Haveria inúmeros exemplos a dar
para sustentar o que afirmo, fico-me por dois ou três bastante ilustrativos:
José Sócrates avançou com o TGV com o País completamente falido e no limiar do
resgate se concretizar, houve quem ficasse estupefacto. Bruno de Carvalho, responsável
pela rescisão unilateral dos contratos por parte de meia equipa de futebol,
responsável pela saída de 3 credenciados treinadores, com uma Assembleia Geral
de destituição marcada para daí a 5 dias, não teve pejo em assinar um contrato
com o polémico treinador Sinisa Mihajlovic, que o
liga ao Sporting até 2021 e que vai custar milhões, evidentemente. Fonte:
Quer Sócrates, quer Bruno de
Carvalho, acabaram na rua por força do voto dos portugueses e dos
sportinguistas… mas as asneiras (as facturas demenciais…) de um e de outro,
ficaram para serem resolvidas e pagas por terceiros. Só a revogação do contrato
do TGV vai-nos custar 149M€. Fonte:
E o custo brutal das rescisões
unilaterais dos jogadores de futebol, pode levar à falência da SAD.

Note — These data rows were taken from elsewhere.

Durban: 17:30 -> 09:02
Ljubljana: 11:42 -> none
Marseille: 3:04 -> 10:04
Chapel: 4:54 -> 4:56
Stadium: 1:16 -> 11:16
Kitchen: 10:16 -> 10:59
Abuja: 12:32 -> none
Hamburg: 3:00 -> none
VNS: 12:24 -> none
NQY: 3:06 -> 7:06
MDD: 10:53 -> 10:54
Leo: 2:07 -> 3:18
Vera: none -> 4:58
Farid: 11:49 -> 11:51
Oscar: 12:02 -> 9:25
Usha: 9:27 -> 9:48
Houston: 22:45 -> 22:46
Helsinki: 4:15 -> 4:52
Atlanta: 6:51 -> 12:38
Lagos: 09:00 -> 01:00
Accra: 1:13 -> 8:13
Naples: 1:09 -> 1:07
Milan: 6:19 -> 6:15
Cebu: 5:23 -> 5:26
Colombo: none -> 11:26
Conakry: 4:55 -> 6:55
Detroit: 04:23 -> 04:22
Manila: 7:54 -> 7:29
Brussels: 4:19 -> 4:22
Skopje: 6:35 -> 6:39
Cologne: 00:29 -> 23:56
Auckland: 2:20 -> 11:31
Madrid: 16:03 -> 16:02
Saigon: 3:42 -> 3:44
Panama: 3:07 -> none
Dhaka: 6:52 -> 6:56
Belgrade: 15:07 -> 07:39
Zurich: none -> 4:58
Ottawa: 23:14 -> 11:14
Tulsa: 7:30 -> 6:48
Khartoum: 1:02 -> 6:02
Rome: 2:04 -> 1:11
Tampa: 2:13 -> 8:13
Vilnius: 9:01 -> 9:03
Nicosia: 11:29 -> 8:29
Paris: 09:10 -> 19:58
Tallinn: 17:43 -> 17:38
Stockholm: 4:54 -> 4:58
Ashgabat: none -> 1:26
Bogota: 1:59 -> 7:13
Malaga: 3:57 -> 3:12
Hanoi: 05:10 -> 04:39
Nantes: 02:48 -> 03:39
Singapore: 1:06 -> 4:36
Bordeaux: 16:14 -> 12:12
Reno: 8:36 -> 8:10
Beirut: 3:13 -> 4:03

Os demagogos, megalómanos,
irresponsáveis e populistas têm todos algo em comum; irresponsabilidade, loucura
e desvario, o problema é que não só somos nós que os escolhemos, como quer no
cado de Sócrates, quer no de Bruno de Carvalho, reincidimos nas péssimas
escolhas!
Portanto, aguentem-se!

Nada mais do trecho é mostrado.